* WHAT IS BEING ASKED: Output the records from their start through the line containing "text o.ord_no,o.ord_date,o.purch_amt [118, 912, 1122, 939]", inclusive, as a two-column CSV with the columns input and output. Give one row per record, put each field in quotes, and replace line breaks with spaces.

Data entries

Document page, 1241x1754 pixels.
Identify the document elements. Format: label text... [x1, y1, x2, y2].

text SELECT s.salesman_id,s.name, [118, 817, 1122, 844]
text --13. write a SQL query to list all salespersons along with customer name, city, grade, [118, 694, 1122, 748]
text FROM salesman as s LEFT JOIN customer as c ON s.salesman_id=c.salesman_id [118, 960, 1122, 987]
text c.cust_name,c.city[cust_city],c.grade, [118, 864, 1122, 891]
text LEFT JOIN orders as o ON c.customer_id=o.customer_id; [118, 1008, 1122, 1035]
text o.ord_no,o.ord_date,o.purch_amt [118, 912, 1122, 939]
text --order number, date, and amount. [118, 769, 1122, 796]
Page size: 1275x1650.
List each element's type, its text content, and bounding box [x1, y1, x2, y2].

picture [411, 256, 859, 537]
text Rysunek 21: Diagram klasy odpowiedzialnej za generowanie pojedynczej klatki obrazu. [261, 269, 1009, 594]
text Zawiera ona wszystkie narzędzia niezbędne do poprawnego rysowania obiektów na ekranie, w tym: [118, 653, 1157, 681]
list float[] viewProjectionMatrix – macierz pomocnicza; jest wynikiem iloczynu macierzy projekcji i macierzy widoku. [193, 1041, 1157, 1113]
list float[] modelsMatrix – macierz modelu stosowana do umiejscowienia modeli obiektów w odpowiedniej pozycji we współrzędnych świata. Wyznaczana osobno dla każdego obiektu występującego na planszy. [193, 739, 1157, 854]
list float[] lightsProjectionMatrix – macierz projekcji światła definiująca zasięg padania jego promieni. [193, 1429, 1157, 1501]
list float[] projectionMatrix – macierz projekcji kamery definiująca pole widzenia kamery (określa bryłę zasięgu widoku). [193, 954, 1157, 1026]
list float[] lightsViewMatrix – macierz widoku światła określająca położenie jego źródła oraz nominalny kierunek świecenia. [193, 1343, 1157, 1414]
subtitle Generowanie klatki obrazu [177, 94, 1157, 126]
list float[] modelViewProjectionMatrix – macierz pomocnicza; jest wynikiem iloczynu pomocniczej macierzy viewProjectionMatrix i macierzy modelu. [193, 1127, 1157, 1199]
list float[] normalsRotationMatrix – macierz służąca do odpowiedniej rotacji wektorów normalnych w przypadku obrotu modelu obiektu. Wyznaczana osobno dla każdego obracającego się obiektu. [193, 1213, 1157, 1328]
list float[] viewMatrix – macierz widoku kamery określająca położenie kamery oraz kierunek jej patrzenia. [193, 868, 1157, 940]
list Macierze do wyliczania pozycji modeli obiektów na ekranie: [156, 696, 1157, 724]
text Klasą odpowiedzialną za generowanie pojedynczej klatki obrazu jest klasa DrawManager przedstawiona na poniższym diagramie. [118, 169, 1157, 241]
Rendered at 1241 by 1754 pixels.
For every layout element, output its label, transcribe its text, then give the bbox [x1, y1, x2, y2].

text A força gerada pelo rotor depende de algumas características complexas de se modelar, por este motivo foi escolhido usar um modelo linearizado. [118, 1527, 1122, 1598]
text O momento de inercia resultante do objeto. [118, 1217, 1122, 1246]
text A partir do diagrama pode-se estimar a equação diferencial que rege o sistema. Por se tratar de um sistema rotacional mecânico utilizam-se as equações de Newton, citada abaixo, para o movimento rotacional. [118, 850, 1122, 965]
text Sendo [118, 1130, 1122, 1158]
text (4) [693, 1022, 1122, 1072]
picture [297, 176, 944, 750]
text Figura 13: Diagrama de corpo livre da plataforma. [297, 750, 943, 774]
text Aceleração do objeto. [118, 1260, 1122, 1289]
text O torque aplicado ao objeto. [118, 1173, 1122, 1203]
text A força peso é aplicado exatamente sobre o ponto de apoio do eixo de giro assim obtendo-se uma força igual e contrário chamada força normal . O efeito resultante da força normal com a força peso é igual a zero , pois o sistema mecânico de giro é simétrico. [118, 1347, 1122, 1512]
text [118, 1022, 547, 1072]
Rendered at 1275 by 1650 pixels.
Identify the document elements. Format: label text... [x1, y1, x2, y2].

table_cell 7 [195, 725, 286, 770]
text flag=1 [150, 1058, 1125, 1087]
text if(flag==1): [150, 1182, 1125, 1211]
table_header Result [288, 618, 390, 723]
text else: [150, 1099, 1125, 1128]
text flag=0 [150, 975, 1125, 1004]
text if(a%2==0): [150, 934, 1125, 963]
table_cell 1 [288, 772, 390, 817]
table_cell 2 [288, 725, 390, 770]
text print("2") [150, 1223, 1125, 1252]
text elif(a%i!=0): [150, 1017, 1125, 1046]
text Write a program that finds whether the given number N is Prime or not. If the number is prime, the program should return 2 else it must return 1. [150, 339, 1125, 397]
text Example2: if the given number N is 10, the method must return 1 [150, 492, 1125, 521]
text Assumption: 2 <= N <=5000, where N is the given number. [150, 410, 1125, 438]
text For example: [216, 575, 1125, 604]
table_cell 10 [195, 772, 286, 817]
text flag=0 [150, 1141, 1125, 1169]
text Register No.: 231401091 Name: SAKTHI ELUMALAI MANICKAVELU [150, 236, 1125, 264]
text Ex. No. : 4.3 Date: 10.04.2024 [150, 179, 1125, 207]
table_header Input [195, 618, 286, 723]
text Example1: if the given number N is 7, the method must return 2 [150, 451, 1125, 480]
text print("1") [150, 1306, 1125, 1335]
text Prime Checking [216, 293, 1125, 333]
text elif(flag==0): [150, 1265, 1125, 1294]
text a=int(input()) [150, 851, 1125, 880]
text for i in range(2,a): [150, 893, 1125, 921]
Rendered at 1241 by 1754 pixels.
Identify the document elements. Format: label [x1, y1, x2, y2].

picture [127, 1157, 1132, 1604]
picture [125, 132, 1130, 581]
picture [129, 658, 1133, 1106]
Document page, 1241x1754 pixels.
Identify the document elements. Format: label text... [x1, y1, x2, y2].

* CORRECT OUTPUT:
input,output
"Document page, 1241x1754 pixels. Identify the document elements. Format: label text... [x1, y1, x2, y2].","text SELECT s.salesman_id,s.name, [118, 817, 1122, 844] text --13. write a SQL query to list all salespersons along with customer name, city, grade, [118, 694, 1122, 748] text FROM salesman as s LEFT JOIN customer as c ON s.salesman_id=c.salesman_id [118, 960, 1122, 987] text c.cust_name,c.city[cust_city],c.grade, [118, 864, 1122, 891] text LEFT JOIN orders as o ON c.customer_id=o.customer_id; [118, 1008, 1122, 1035] text o.ord_no,o.ord_date,o.purch_amt [118, 912, 1122, 939]"